*** Opening of Data for analysis ***

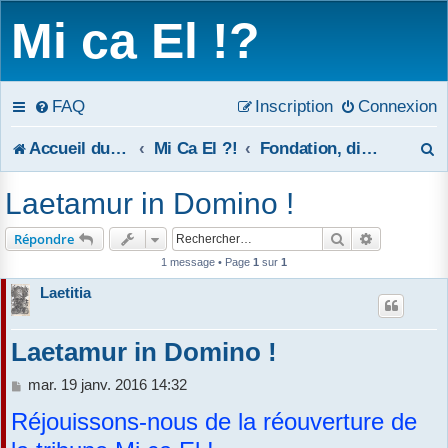
Mi ca El !?
FAQ
Inscription
Connexion
R
Accueil du forum
Mi Ca El ?!
Fondation, disparition et reconstruction partielle de la Tribune Mi ca El !?
e
Laetamur in Domino !
c
Rechercher
Recherche 
Répondre
h
1 message • Page
1
sur
1
e
Laetitia
r
Laetamur in Domino !
c
M
mar. 19 janv. 2016 14:32
h
e
Réjouissons-nous de la réouverture de
s
e
s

*** Close of Data for analysis ***

Problem requirements: Leaving out the pictures, print every record exactly as written.

Expected output:
Mi ca El !?
FAQ
Inscription
Connexion
R
Accueil du forum
Mi Ca El ?!
Fondation, disparition et reconstruction partielle de la Tribune Mi ca El !?
e
Laetamur in Domino !
c
Rechercher
Recherche 
Répondre
h
1 message • Page
1
sur
1
e
Laetitia
r
Laetamur in Domino !
c
M
mar. 19 janv. 2016 14:32
h
e
Réjouissons-nous de la réouverture de
s
e
s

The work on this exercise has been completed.